Cenábamos al final. Durante bastantes años conseguimos el reservado y nos sentimos regios, como caballeros y damas en el trono del Camelot de los mejillones: doce, catorce, diecinueve tragaldabas, contando a los niños que se dormían, todos en torno a la gran mesa de mármol. La comanda era democrática a más no poder: «Venga, que tenemos mucha gente esperando: seis enteros y luego bocadillos de calamares para todos». «Y una tortillita para el nene, que se me ha dormido...»
«No hay que hablar de las incidencias de la plantà. Porque ellas son más para gozadas que para relatadas». Lo leo ahora en LAS PROVINCIAS, en la crónica del amanecer fallero de 1928, y pienso que la gracia de la fiesta reside, sí, en un puñadito de ilusiones elementales repetidas de una a otra generación. Era lo que disfrutábamos, de barrio en barrio, guiados por Lladró. Los detalles cambian, pero la emoción de ver nacer o terminar en la madrugada un catafalco fallero, el encanto de la pintura improvisada, la sorpresa de una incidencia, la inocencia de entender una escena... desata un catálogo de sentimientos que estamos compartiendo, en el siglo XXI, con los que vivieron nuestras bisabuelas o nuestros padres en otros tiempos.

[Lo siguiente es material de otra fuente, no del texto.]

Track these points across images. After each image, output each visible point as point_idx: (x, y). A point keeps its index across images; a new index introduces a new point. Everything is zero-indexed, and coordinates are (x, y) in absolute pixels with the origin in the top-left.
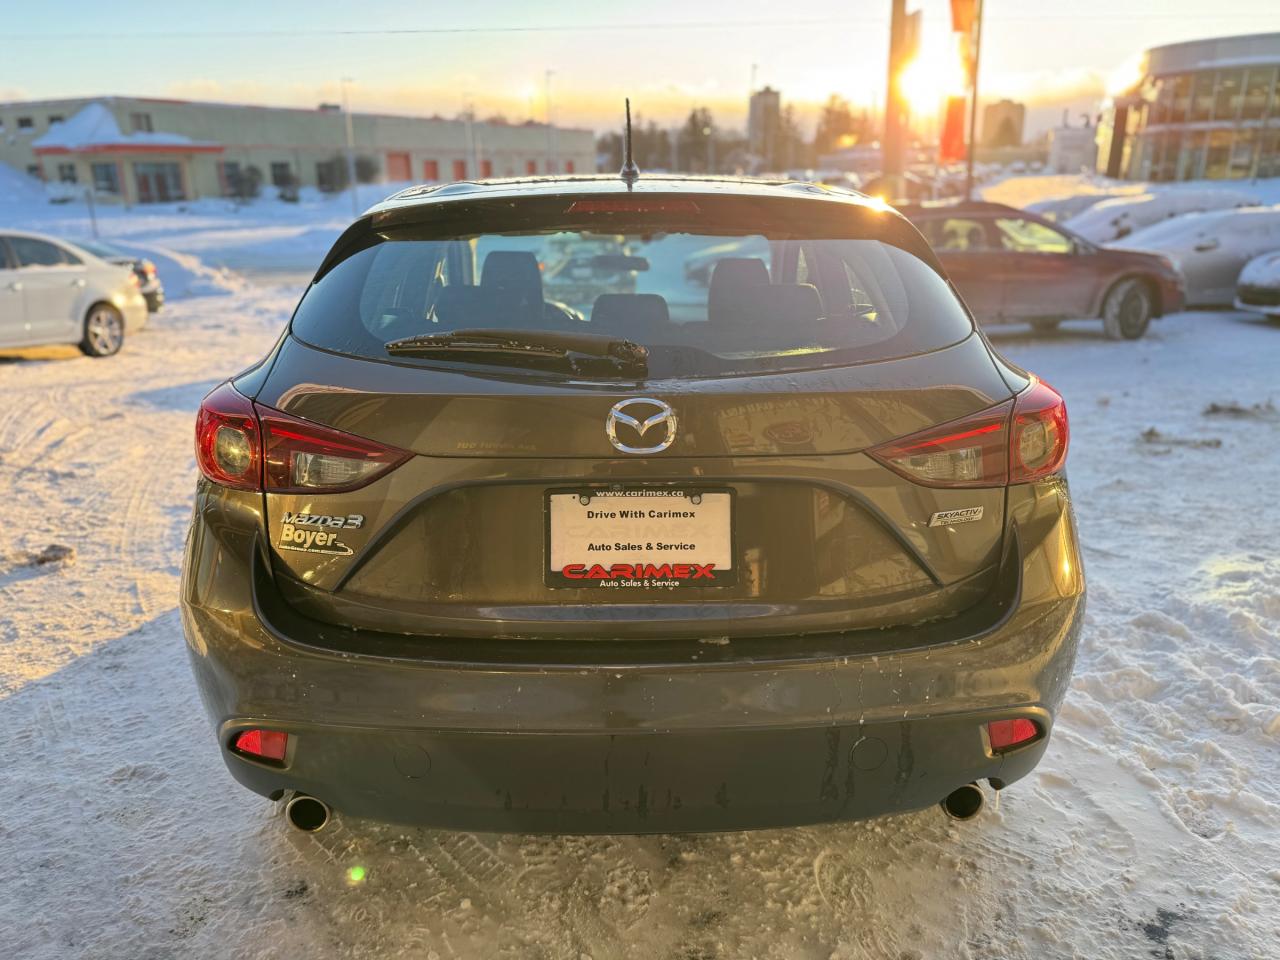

Arte improvisado en la calle. Artistas que comparecen ante el pueblo con sus recursos de magia. «Las fallas de San José son nuestro retrato más exacto. Levantar en una noche palacios encantados, castillos de leyenda, obras artísticas que por su belleza asombran a los forasteros que las contemplan, y al día siguiente prenderles fuego...» Lo leo ahora, escrito por Celso, en la portada del día de los Pepes de 1929, y pienso que ya nos podemos esforzar, Tito, porque da igual: todo lo que se nos ocurra escribir ya ha sido escrito.
«El trabajo de constancia se hizo para otras regiones españolas. Nosotros somos la improvisación, incapaces de trabajar en una obra años; para hacerla, la hemos de realizar en la última noche, cuando finaliza el plazo que nos han dado para su terminación; y a pesar de ello, nuestra producción no desmerecerá exteriormente de la obra calculada que otros hombres, que no sintieron la influencia del sol valentino, hicieron poco a poco...» Este Celso -Llorente Falcó- quizá es el que años antes se quejaba de los petardos, pero en 1929 forjó la leyenda, vistió a los 'ninots' con una filosofía valenciana elemental.